Records contained in a dataset:
# # # # # # #

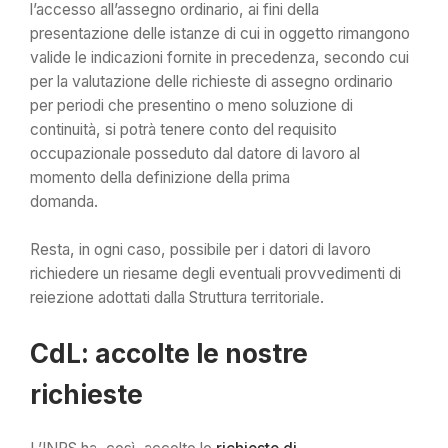
l’accesso all’assegno ordinario, ai fini della
presentazione delle istanze di cui in oggetto rimangono
valide le indicazioni fornite in precedenza, secondo cui
per la valutazione delle richieste di assegno ordinario
per periodi che presentino o meno soluzione di
continuità, si potrà tenere conto del requisito
occupazionale posseduto dal datore di lavoro al
momento della definizione della prima
domanda.
Resta, in ogni caso, possibile per i datori di lavoro
richiedere un riesame degli eventuali provvedimenti di
reiezione adottati dalla Struttura territoriale.
CdL: accolte le nostre
richieste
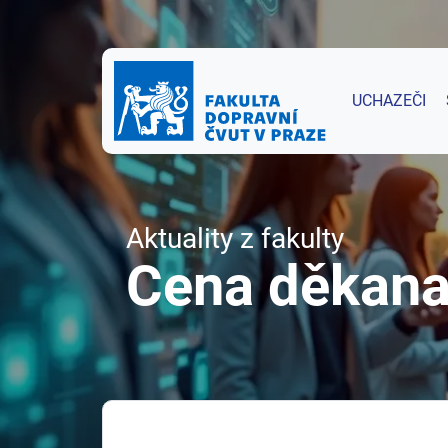
UCHAZEČI
Aktuality z fakulty
Cena děkana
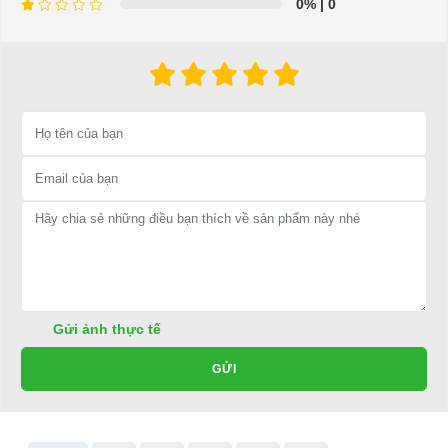
0%
| 0
ĐẠI CƯỜNG với nhiều năm kinh nghiệm trong ngành hàng
Xe
điện sân golf
vẫn là lựa chọn hàng đầu cho các khách hàng bởi
đây là đơn vị nhập khẩu xe điện sân golf chính hãng và được bán
với giá tốt nhất trên thị trường Việt Nam
Xediendulich.com
có nhiều mẫu mã phong phú, kiểu dáng đa
dạng, đáp ứng mọi nhu cầu của khách hàng.
LIÊN HỆ CÔNG TY:
Công ty TNHH TM DV XNK
Đại Cường
Địa chỉ: 845 Quốc Lộ 13, Phường Hiệp Bình Phước, Thành phố
Thủ Đức, TP.HCM
Điện thoại: 08 68 100 260
Gửi ảnh thực tế
E-mail:
phuhuynhkd@gmail.com
GỬI
Website:
xediendulich.com
Website:
phutungxegolf.com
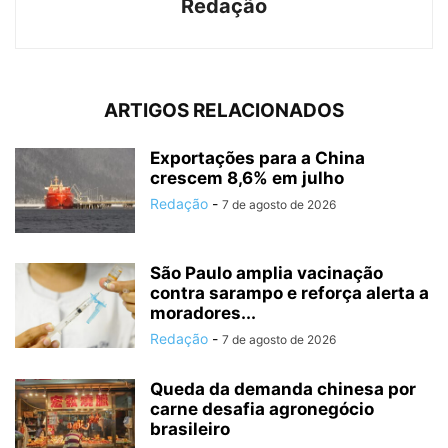
Redação
ARTIGOS RELACIONADOS
Exportações para a China
crescem 8,6% em julho
Redação
-
7 de agosto de 2026
São Paulo amplia vacinação
contra sarampo e reforça alerta a
moradores...
Redação
-
7 de agosto de 2026
Queda da demanda chinesa por
carne desafia agronegócio
brasileiro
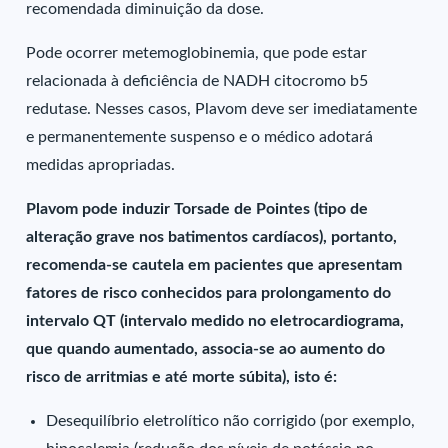
recomendada diminuição da dose.
Pode ocorrer metemoglobinemia, que pode estar
relacionada à deficiência de NADH citocromo b5
redutase. Nesses casos, Plavom deve ser imediatamente
e permanentemente suspenso e o médico adotará
medidas apropriadas.
Plavom pode induzir Torsade de Pointes (tipo de
alteração grave nos batimentos cardíacos), portanto,
recomenda-se cautela em pacientes que apresentam
fatores de risco conhecidos para prolongamento do
intervalo QT (intervalo medido no eletrocardiograma,
que quando aumentado, associa-se ao aumento do
risco de arritmias e até morte súbita), isto é:
Desequilíbrio eletrolítico não corrigido (por exemplo,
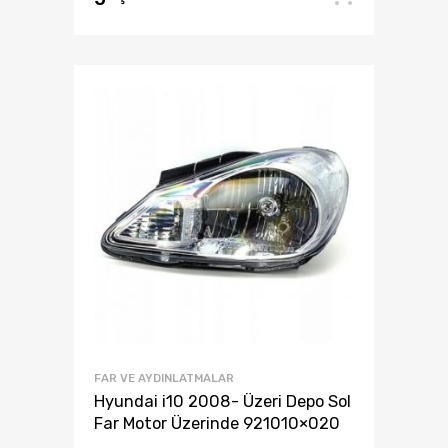
FAR VE AYDINLATMALAR
Hyundai i10 2008- Üzeri Depo Sol
Far Motor Üzerinde 921010×020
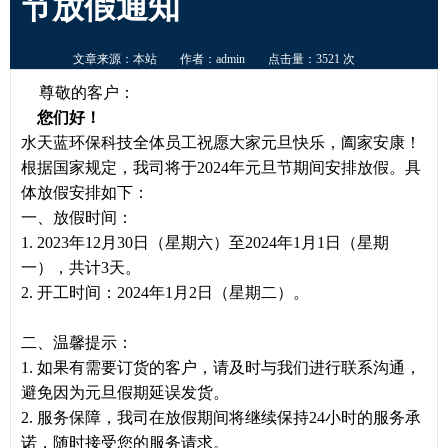
节放假通知
文章来源：本站
作者：admin
点击量：3521 次
尊敬的客户：
您们好！
水天蓝环保科技全体员工祝愿大家元旦快乐，阖家安康！
根据国家规定，我司将于2024年元旦节期间安排放假。具
体放假安排如下：
一、放假时间：
1. 2023年12月30日（星期六）至2024年1月1日（星期
一），共计3天。
2. 开工时间：2024年1月2日（星期二）。
二、温馨提示：
1. 如果有需要订货的客户，请及时与我们进行联系沟通，
避免因为元旦假期延误发货。
2. 服务保障，我司在放假期间将继续保持24小时的服务承
诺，随时接受您的服务请求。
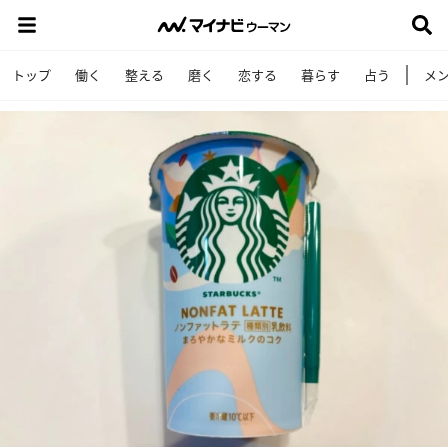
トップ
働く
整える
磨く
恋する
暮らす
占う
メ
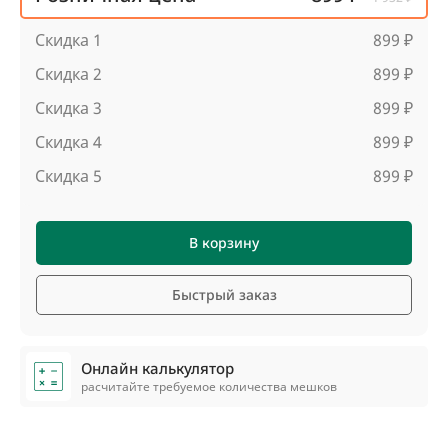
Скидка 1
899 ₽
Скидка 2
899 ₽
Скидка 3
899 ₽
Скидка 4
899 ₽
Скидка 5
899 ₽
В корзину
Быстрый заказ
Онлайн калькулятор
расчитайте требуемое количества мешков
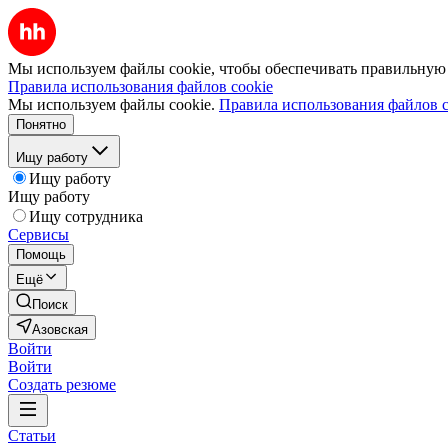
Мы используем файлы cookie, чтобы обеспечивать правильную р
Правила использования файлов cookie
Мы используем файлы cookie.
Правила использования файлов c
Понятно
Ищу работу
Ищу работу
Ищу работу
Ищу сотрудника
Сервисы
Помощь
Ещё
Поиск
Азовская
Войти
Войти
Создать резюме
Статьи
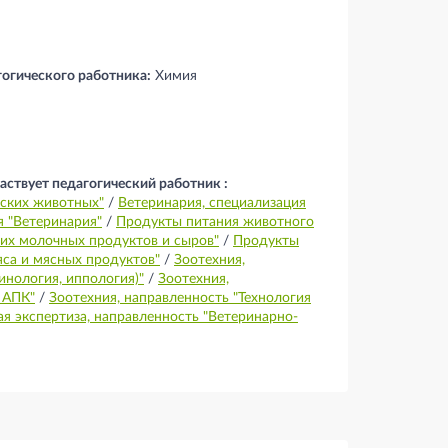
гогического работника:
Химия
аствует педагогический работник :
еских животных"
/
Ветеринария, специализация
я "Ветеринария"
/
Продукты питания животного
ких молочных продуктов и сыров"
/
Продукты
яса и мясных продуктов"
/
Зоотехния,
нология, иппология)"
/
Зоотехния,
 АПК"
/
Зоотехния, направленность "Технология
я экспертиза, направленность "Ветеринарно-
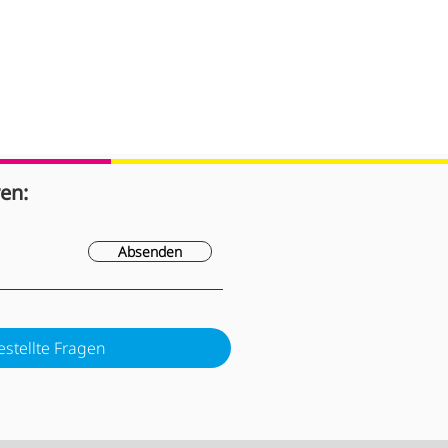
en:
Absenden
estellte Fragen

# # # # # # #

Exercise requirements: Where a line of the records holds the word "Plavom", copy that line.

Answer for the task:
redutase. Nesses casos, Plavom deve ser imediatamente
Plavom pode induzir Torsade de Pointes (tipo de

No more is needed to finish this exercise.